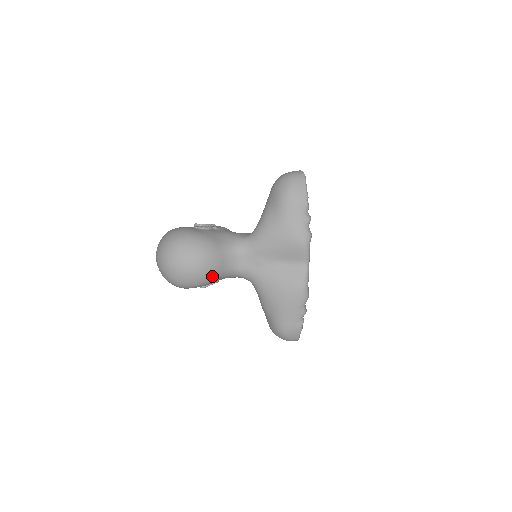
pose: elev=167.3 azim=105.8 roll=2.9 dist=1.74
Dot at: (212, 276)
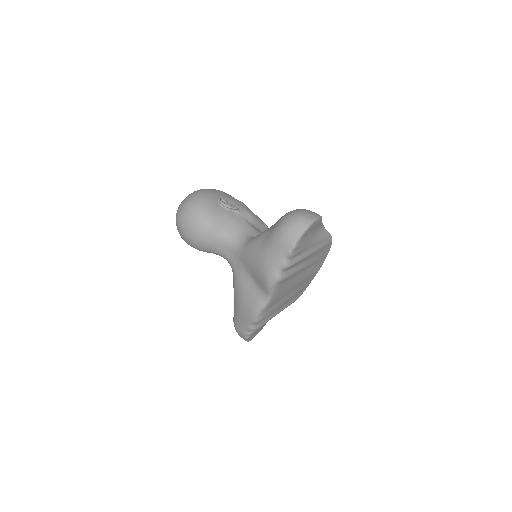
Dot at: (201, 248)
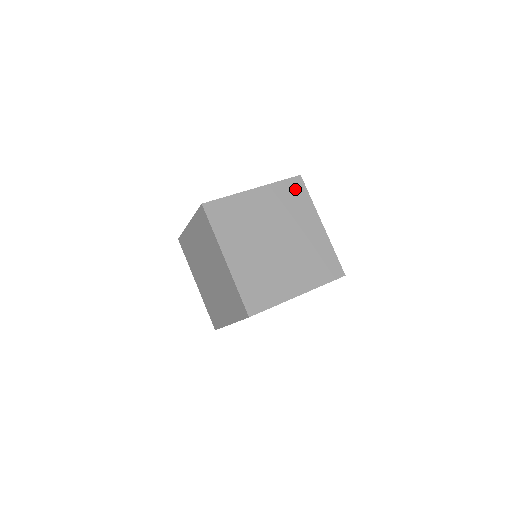
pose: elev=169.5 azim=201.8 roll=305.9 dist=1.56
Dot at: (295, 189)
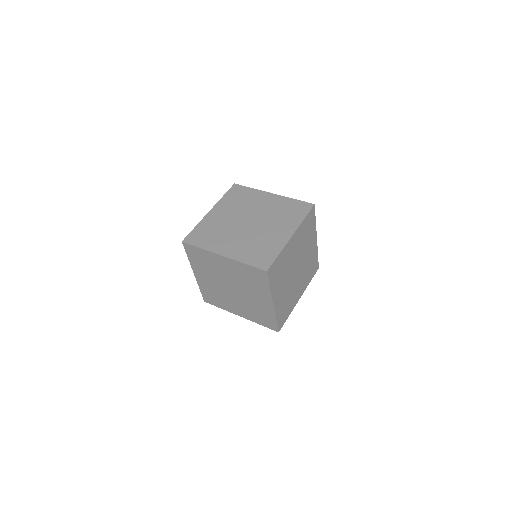
Dot at: (300, 208)
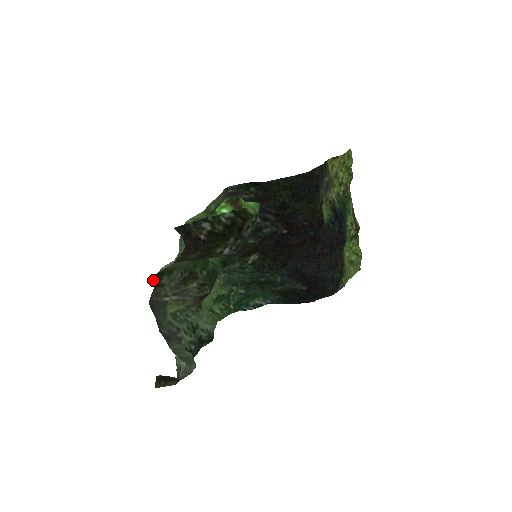
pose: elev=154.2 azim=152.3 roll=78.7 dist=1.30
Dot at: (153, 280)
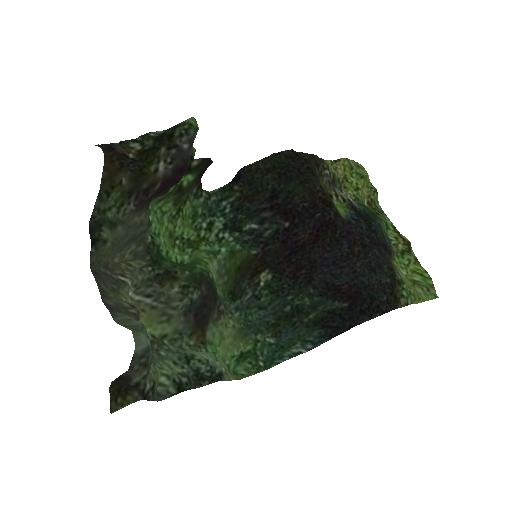
Dot at: (89, 231)
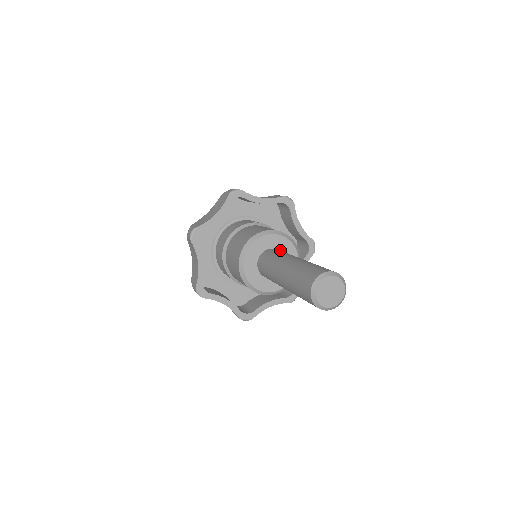
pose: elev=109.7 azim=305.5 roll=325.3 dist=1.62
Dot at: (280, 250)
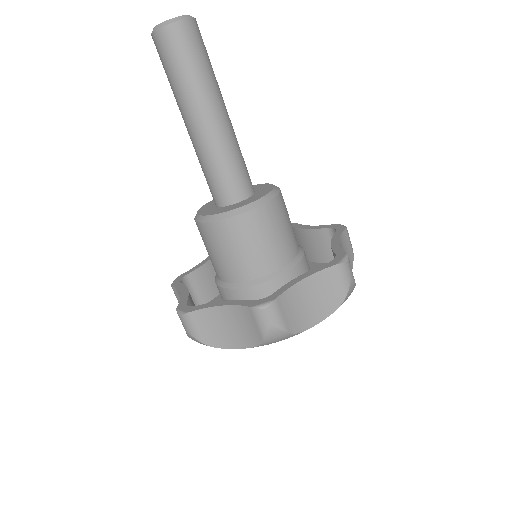
Dot at: occluded
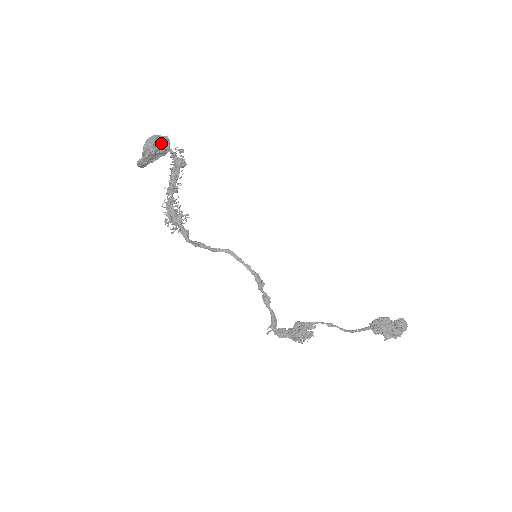
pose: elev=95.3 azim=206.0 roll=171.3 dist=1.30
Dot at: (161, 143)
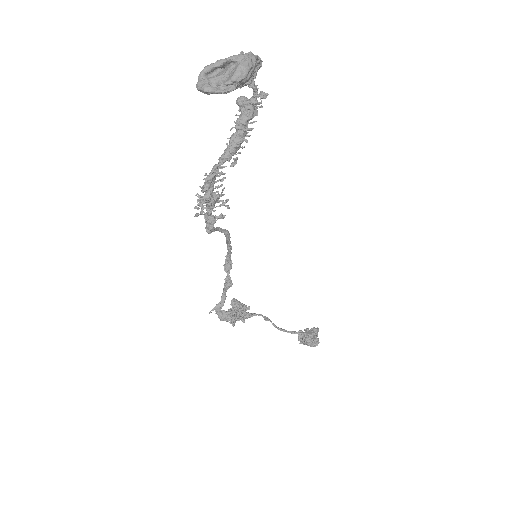
Dot at: (252, 74)
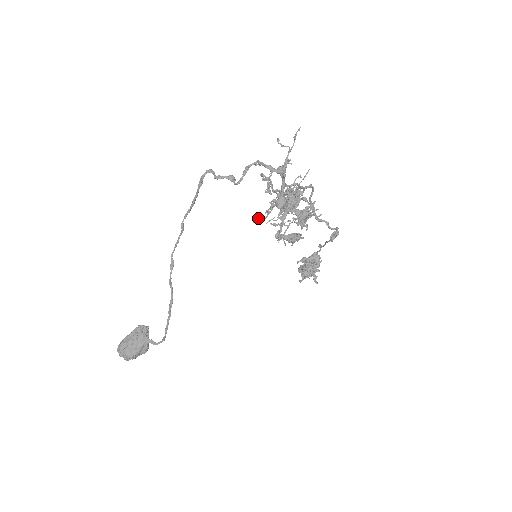
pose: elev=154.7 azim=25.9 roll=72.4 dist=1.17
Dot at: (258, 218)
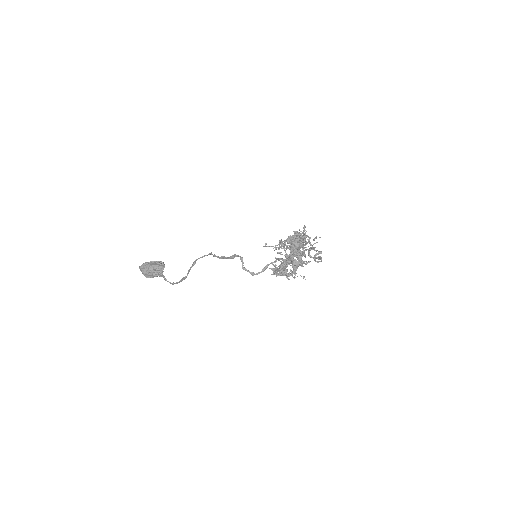
Dot at: occluded
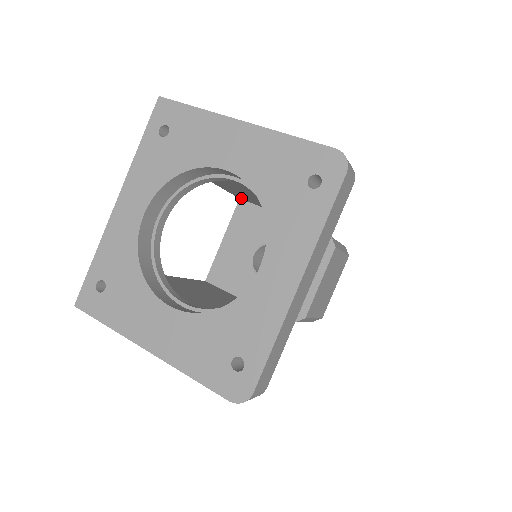
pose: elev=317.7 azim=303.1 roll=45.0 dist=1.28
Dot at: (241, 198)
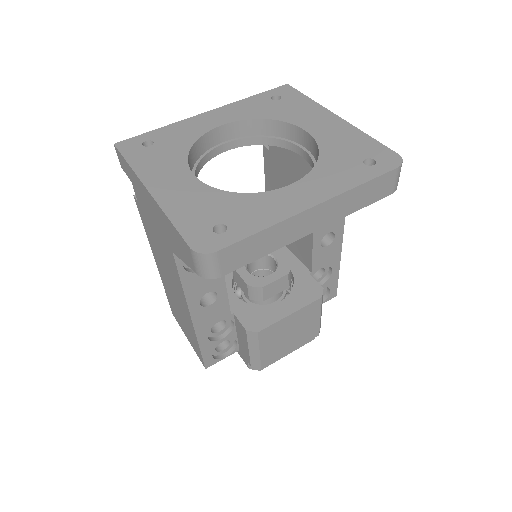
Dot at: occluded
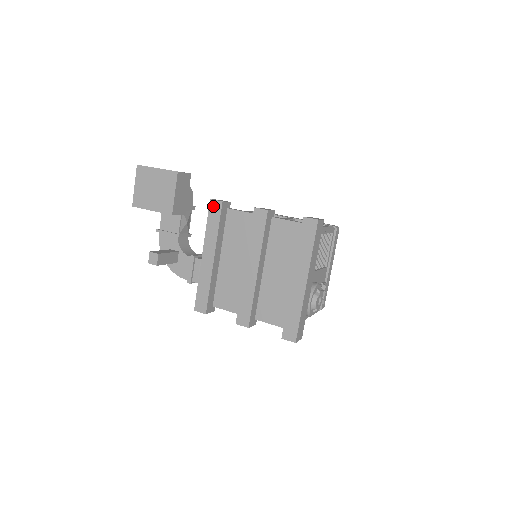
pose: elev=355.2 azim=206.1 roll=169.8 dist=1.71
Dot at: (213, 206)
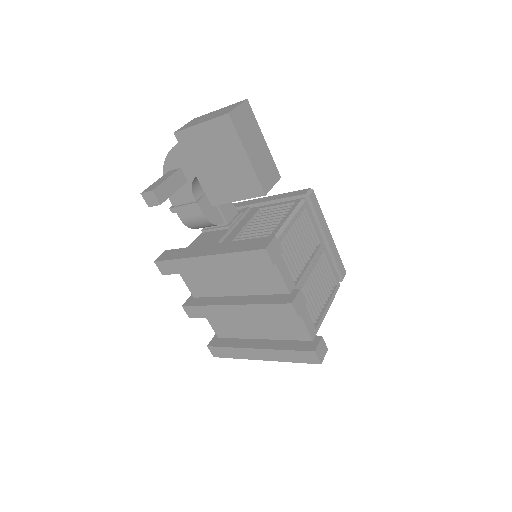
Dot at: (261, 255)
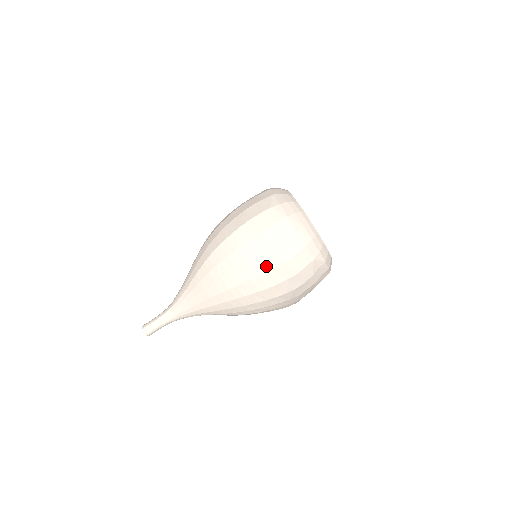
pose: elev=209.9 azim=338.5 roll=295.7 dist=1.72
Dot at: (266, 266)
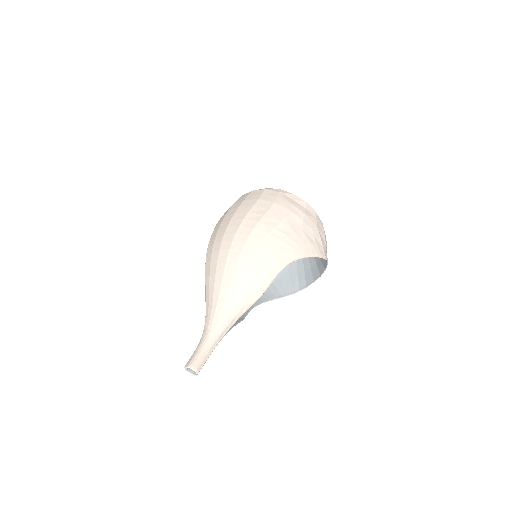
Dot at: (244, 212)
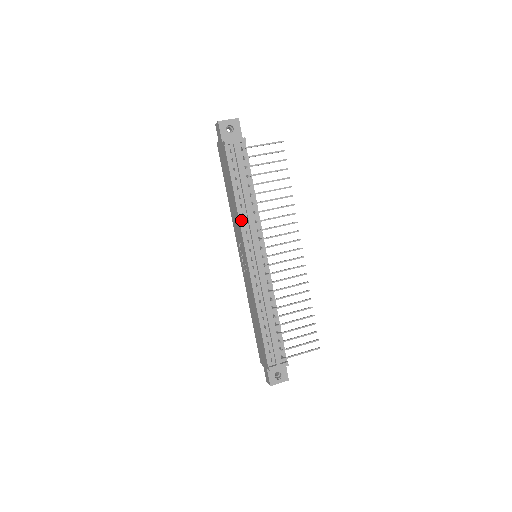
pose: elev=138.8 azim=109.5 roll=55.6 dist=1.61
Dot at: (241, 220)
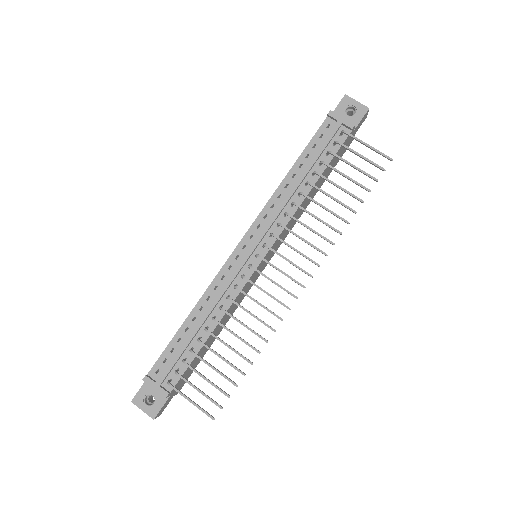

### What is expected
Give every line of the entries above as a JSON list of strings, one string per line, with blank lines left out. Leave the pictures out of the list.

### Full answer
[
  "pose: elev=167.3 azim=105.8 roll=2.9 dist=1.74",
  "Dot at: (212, 276)",
  "Dot at: (201, 248)",
  "pose: elev=169.5 azim=201.8 roll=305.9 dist=1.56",
  "Dot at: (295, 189)",
  "Dot at: (300, 208)",
  "pose: elev=154.2 azim=152.3 roll=78.7 dist=1.30",
  "Dot at: (153, 280)",
  "Dot at: (89, 231)",
  "pose: elev=109.7 azim=305.5 roll=325.3 dist=1.62",
  "Dot at: (280, 250)",
  "Dot at: occluded",
  "pose: elev=95.3 azim=206.0 roll=171.3 dist=1.30",
  "Dot at: (161, 143)",
  "Dot at: (252, 74)",
  "pose: elev=154.7 azim=25.9 roll=72.4 dist=1.17",
  "Dot at: (258, 218)",
  "Dot at: occluded",
  "pose: elev=317.7 azim=303.1 roll=45.0 dist=1.28",
  "Dot at: (241, 198)",
  "Dot at: occluded",
  "pose: elev=355.2 azim=206.1 roll=169.8 dist=1.71",
  "Dot at: (213, 206)",
  "Dot at: (261, 255)",
  "pose: elev=209.9 azim=338.5 roll=295.7 dist=1.72",
  "Dot at: (266, 266)",
  "Dot at: (244, 212)",
  "pose: elev=138.8 azim=109.5 roll=55.6 dist=1.61",
  "Dot at: (241, 220)"
]